My astute sadness falls in to obscurity As my beleaguered heart drowns in madness Yet, I enthusiastically embrace this majority Grinning at my tortured exuberant canvas
A crooked smile, my face spreading wide Gashes upon my past, brought to life The twisted anarchy is my pride Following a path on the edge of a knife
The out-flowing insanity, my soul enveloped My obtuse feelings rushing in to disarray The bitter darkness my spirit developed My past life, willing to betray
I welcome and revel in my malevolence Being called the Dark Prince I am a mad ruler, benevolent Giving me a wild pleasure, seen as nonsense
None can see in to my thoughts Anarchic wanderings floating around I burn all that I have bought Burn it all to the ground
Burn it all. The people who walk in comfort with their morally loose ideals. Darkness needs to be dragged out from within, as we all need to be saved from societies twisted obligations. They need to fall in to primitive anarchy to truly see themselves.

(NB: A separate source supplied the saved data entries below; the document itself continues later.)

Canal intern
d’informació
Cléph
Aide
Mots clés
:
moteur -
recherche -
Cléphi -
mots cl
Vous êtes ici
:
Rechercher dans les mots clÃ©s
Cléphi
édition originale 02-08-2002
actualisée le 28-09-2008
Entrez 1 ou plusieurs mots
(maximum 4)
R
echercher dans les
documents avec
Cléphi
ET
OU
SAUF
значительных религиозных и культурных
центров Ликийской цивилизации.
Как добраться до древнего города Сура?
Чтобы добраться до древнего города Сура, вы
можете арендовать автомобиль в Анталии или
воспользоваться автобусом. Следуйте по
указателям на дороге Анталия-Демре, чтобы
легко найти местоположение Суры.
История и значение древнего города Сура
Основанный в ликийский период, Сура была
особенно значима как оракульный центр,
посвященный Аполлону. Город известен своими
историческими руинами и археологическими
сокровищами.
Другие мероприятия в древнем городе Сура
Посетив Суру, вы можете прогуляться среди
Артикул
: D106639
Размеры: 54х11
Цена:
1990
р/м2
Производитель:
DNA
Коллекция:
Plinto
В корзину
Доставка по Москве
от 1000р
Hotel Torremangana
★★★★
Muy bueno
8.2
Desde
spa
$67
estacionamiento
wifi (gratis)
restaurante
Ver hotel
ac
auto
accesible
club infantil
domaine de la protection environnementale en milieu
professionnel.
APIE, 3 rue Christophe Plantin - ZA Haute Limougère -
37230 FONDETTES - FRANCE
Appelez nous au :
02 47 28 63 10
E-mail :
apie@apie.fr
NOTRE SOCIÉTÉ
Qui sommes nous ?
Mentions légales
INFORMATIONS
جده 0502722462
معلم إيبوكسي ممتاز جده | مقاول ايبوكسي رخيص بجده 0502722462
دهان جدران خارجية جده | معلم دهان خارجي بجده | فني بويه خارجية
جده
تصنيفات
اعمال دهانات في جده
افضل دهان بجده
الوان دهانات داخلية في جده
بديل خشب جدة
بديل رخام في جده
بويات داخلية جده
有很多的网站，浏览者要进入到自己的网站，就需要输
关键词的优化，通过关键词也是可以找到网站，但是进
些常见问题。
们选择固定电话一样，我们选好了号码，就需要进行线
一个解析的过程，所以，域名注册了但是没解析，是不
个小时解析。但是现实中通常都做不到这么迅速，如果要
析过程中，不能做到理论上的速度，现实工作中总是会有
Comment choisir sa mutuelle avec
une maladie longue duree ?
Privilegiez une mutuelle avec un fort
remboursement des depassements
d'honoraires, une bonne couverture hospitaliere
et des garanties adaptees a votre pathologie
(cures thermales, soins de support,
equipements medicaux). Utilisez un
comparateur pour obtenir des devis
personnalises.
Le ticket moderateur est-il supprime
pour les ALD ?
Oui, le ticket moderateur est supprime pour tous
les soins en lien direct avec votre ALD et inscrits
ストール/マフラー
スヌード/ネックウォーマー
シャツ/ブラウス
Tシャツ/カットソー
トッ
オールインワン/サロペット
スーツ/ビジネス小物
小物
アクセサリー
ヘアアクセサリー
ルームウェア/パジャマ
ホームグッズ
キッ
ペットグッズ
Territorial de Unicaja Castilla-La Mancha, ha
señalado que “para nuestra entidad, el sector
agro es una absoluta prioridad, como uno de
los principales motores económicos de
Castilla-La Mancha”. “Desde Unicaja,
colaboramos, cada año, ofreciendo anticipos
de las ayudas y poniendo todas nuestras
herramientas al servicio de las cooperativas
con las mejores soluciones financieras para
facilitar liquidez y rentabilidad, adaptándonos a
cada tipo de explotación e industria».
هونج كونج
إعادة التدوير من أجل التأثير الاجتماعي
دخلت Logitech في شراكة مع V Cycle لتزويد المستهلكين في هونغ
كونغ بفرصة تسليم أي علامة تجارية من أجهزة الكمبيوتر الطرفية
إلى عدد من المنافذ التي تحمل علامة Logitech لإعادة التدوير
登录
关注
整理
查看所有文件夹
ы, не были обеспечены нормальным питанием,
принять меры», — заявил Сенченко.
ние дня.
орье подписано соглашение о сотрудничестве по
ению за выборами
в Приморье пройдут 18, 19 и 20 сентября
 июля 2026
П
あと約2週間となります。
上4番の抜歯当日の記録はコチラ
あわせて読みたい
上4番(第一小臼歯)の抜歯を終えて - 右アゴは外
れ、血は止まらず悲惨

I do not have another equal, none Even my dark rival disappoints me His presence gives me some fun Yet I shall fall from grace
His justice is a personal vendetta Derived from beliefs he created Based on an iron law Prosecuted by the judge, himself
He always hides in black, he thinks he is a dark soul. Always brooding, confronting my very mind. He is the only friend I have, the only interesting aspect of my life. And even though I wish him dead, i wouldn't know what to do afterwards.
So I crown myself in white and green Red splashed across my lips As I look in the mirror, clean I ask... Why so serious
This poem isn't my personal views. Just a thought of the Joker and how he falls slowly in to madness.